1.2. Les réunions d'éthique
1.2.1. L'histoire
Au début, la difficile prise en charge d'un patient qui
a confronté l'équipe à de nombreuses
incompréhensions mutuelles. D'un côté, les médecins,
et de l'autre, l'équipe soignante... Qui n'a pas vécu une telle
<< séparation de pensée » au sein d'un service de
soins ? Notre vocabulaire est pourtant bien le même, mais quel sens
mettons-nous derrière les mots ?
Face à la détresse morale de certains membres du
personnel et à la demande constante de l'équipe soignante
d'organiser une rencontre pour parler de ce patient, l'équipe
médicale et le cadre de santé ont décidé de mettre
en place des << réunions d'éthique ». Elles auraient
lieu environ une fois par mois et permettraient d'échanger sur des
situations complexes, situations fréquentes en service de
réanimation.
L'histoire commençait bien... En 2003, une
étudiante cadre de santé, issue du même service, mettait en
évidence dans son mémoire que ces réunions avaient conduit
à une « synergie de l'équipe
pluridisciplinaire». (Par synergie, elle entendait
complémentarité des acteurs, partage des valeurs, partage de la
décision, communication, cohésion et sens du soin). (Galland,
2002- 2003)2
2 Galland, karin. 2002-2003. Mots pour mots:
réflexion et dynamique d'équipe.
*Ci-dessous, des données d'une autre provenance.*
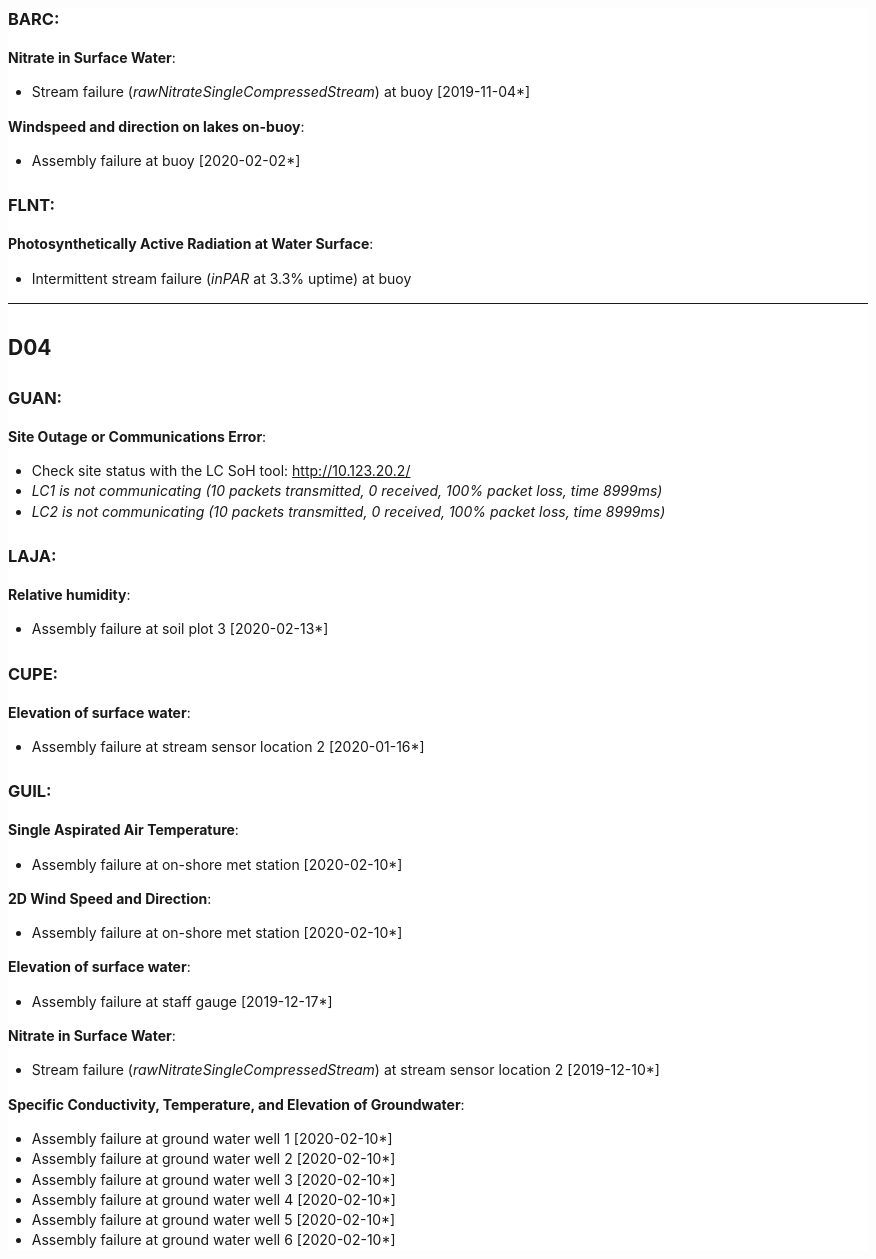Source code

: ### BARC:

**Nitrate in Surface Water**:
 - Stream failure (_rawNitrateSingleCompressedStream_) at buoy [2019-11-04*]

**Windspeed and direction on lakes on-buoy**:
 - Assembly failure at buoy [2020-02-02*]

### FLNT:

**Photosynthetically Active Radiation at Water Surface**:
 - Intermittent stream failure (_inPAR_ at 3.3% uptime) at buoy

***
## D04

### GUAN:

**Site Outage or Communications Error**:
 - Check site status with the LC SoH tool: http://10.123.20.2/
 - _LC1 is not communicating (10 packets transmitted, 0 received, 100% packet loss, time 8999ms)_
 - _LC2 is not communicating (10 packets transmitted, 0 received, 100% packet loss, time 8999ms)_

### LAJA:

**Relative humidity**:
 - Assembly failure at soil plot 3 [2020-02-13*]

### CUPE:

**Elevation of surface water**:
 - Assembly failure at stream sensor location 2 [2020-01-16*]

### GUIL:

**Single Aspirated Air Temperature**:
 - Assembly failure at on-shore met station [2020-02-10*]

**2D Wind Speed and Direction**:
 - Assembly failure at on-shore met station [2020-02-10*]

**Elevation of surface water**:
 - Assembly failure at staff gauge [2019-12-17*]

**Nitrate in Surface Water**:
 - Stream failure (_rawNitrateSingleCompressedStream_) at stream sensor location 2 [2019-12-10*]

**Specific Conductivity, Temperature, and Elevation of Groundwater**:
 - Assembly failure at ground water well 1 [2020-02-10*]
 - Assembly failure at ground water well 2 [2020-02-10*]
 - Assembly failure at ground water well 3 [2020-02-10*]
 - Assembly failure at ground water well 4 [2020-02-10*]
 - Assembly failure at ground water well 5 [2020-02-10*]
 - Assembly failure at ground water well 6 [2020-02-10*]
Marseille: IF-CS AP-HM,
2002- 2003.
Ces réunions étaient animées par le chef
de service, et co-animées par un des chefs de clinique. Pour y avoir
participé activement, nous pouvons dire à quel point il
était difficile de s'exprimer pour le personnel paramédical. De
plus, il semblait parfois exister une « vérité
éthique » délivrée par le corps médical. Dans
un tel contexte, il ne s'agissait plus de réunions, mais de cours
magistraux. Cet état de fait a conduit le personnel paramédical
à ne plus se rendre à ces rencontres, qui de plus, se
déroulaient sur leur temps personnel. Une phrase prononcée par un
infirmier à cette époque nous semble assez bien résumer
cette situation : « Venir sur mes heures de repos pour
m'entendre faire la
morale...J'ai autre chose à
faire. ».
Et c'est la fin de l'histoire... Aujourd'hui, triste
réalité, ces réunions ont disparu. Au moins avaient-elles
le mérite d'exister. Que s'est-il passé ?
1.2.2. Divergence d'objectifs et de perceptions
En nous basant sur certains résultats de
l'enquête de terrain conduite par l'étudiante cadre de
santé, nous pouvons mettre en évidence des points de divergence
entre l'équipe médicale et l'équipe paramédicale
:
? Les objectifs attribués à ces réunions
: pour les médecins, il s'agissait de « régler des
situations conflictuelles et des problèmes de décision de prise
en charge », pour les soignants, ces réunions
avaient pour ambition de « parler des situations difficiles
», « améliorer la qualité des soins
» et « évoquer les droits des patients
».
? La perception de ces réunions : du point de vue
médical, elles étaient « un espace de régulation
des conflits », du point de vue paramédical, elles
représentaient « un lieu
d'échange
».
Nous tenons à nous arrêter sur le champ lexical
employé par chacune des catégories socioprofessionnelles : d'une
part, nous entendons « régler » et «
réguler », ce qui nous renvoie à la
règle, à l'ordre et à la conformité, d'autre part,
il s'agit de « parler », « évoquer
» et « échanger », c'est à dire exprimer sa
pensée et communiquer.
Nous constatons donc à quel point la
vision3 de ces réunions était très
différente au sein des groupes médical et
paramédical.
D'autres résultats ont montré que ces
réunions augmentaient le niveau de connaissance de l'équipe ; les
acteurs, au travers de discussions, apprenaient à mieux se
connaître. Certains se sont rendu compte qu'ils travaillaient «
à côté » de telle personne, mais pas «
avec » cette même personne.
A l'heure où nous parlons, le personnel soignant n'est
plus le même à plus de 60% ; nous pouvons donc penser que
l'équipe est retournée à son état initial où
chacun pensait qu'elle ne communiquait pas assez.